See a pattern here? SunPower (SPWR) now has solar power plants totaling more than 100 megawatts built or under contract in Spain. Plus it constructed an 11-megawatt solar power station in neighboring Portugal and a 10-megawatt plant in Germany. It’s sole PV power plant in the United States is a 15-megawatt station at Nellis Air Force Base outside Las Vegas.

It’s no accident that SunPower has set its sights on Spain and other European markets. Spain and Portugal, for instance, offer simple so-called feed-in-tariffs that pay solar power plant operators a premium rate — typically for 15 to 20 years — for producing renewable energy. That makes the economics of financing and building solar power plants relatively straightforward in contrast to the patchwork of short-term state and federal green energy incentives in the U.S. (Witness the current upheaval in the industry over the crucial solar investment tax credit that expires at the end of 2008, and which Congress neglected to extend in the recently enacted energy bill.)

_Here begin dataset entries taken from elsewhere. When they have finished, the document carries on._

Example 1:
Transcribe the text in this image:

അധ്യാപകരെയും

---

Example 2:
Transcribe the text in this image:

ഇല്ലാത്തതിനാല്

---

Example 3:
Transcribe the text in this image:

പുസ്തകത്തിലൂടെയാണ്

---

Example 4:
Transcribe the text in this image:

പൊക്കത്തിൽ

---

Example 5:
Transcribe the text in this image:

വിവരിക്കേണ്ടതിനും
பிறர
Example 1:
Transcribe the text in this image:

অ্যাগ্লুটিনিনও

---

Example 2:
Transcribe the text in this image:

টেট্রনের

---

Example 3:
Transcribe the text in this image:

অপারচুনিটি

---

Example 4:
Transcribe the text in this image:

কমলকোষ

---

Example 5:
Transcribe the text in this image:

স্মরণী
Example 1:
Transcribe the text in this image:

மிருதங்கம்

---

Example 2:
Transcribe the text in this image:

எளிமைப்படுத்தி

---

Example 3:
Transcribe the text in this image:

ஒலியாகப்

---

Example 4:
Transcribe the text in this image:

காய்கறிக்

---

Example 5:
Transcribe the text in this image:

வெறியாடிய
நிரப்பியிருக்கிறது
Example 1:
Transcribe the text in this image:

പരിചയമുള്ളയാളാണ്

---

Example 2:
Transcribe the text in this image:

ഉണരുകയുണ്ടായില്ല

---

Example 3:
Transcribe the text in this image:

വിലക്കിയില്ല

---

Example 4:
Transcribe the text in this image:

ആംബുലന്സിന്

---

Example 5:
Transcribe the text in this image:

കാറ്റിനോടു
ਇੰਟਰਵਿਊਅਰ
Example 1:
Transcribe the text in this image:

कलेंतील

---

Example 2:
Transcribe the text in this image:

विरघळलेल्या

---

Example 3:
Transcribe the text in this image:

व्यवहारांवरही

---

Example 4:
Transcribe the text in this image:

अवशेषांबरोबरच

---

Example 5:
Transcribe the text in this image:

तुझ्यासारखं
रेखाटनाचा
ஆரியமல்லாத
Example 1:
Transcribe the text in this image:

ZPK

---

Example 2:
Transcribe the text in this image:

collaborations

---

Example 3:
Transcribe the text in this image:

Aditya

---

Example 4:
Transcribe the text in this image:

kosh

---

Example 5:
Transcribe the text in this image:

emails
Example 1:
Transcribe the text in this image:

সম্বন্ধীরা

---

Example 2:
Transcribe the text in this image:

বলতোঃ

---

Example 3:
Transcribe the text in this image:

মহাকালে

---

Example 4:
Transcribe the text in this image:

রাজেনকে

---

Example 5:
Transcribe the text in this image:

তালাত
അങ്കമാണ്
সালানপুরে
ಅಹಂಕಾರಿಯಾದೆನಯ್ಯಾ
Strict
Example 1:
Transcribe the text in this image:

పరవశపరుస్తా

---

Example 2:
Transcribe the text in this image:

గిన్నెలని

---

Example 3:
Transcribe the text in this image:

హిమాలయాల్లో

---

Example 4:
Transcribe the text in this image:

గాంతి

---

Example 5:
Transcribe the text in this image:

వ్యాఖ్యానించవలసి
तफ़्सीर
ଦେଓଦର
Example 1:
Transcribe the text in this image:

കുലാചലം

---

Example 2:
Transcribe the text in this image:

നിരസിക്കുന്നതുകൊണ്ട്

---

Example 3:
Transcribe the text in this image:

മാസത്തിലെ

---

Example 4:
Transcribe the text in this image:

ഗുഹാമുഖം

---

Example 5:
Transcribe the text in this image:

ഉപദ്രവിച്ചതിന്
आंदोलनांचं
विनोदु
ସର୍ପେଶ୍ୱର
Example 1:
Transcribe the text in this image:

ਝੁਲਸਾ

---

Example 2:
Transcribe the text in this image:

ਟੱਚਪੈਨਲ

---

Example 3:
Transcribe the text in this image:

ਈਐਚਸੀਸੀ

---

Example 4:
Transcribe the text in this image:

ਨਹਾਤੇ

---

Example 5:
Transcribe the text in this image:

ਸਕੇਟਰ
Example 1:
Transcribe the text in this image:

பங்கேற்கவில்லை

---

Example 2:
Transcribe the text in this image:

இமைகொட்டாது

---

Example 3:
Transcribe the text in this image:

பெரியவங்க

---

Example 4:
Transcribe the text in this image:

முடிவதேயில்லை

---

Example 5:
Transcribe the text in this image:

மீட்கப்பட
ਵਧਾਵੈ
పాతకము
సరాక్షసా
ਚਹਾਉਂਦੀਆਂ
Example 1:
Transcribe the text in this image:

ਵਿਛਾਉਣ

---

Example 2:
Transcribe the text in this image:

No wonder Europe is attracting renewable energy financiers like GE Energy Financial Services (GE), which financed SunPower’s Portugal plant (pictured above). “We truly believe utility-scale solar will be an incredible opportunity,” Kevin Walsh, managing director of GE Energy Financial Services, told Green Wombat at the opening of the Portugal plant last March. (That’s not to say that companies like GE don’t see opportunity in the U.S. market. Just this morning, SunPower announced that GE Energy Financial Services will finance and own five 1-to-2.4-megawatt commercial solar arrays in California being installed by SunPower for Toyota (TM), Hewlett-Packard (HPQ), Agilent, Lake County, and the Rancho California Water District.)

The built-in profit margin for solar in Spain and Portugal also makes photovoltaic power plants viable. PV plants are essentially residential rooftop solar arrays writ large that track the sun and convert sunlight that strikes silicon-based cells directly into electricity. But silicon is expensive and solar panels are relatively inefficient. So absent subsidies like feed-in tariffs, few PV power stations have been built in the U.S., which has focused on large-scale solar thermal power plants that use mirrors to heat water or other liquids to create steam that drives electricity-generating industrial turbines. The beauty — literally – of a PV plant is that it contains virtually no moving parts or bulky power blocks that contain turbines and other machinery. That means they can be built closer to urban areas and used to shoulder the load from overburdened utility substations.

Even solar panel installers are striking deals overseas. Silicon Valley-based solar installer Akeena (AKNS), for instance, developed a new solar panel system called Andalay that cuts the cost of installation for homes and businesses. The company contracted with China solar panel giant Suntech (STP) to manufacture Andalay, which will also sell the panel in Europe, Japan and Australia.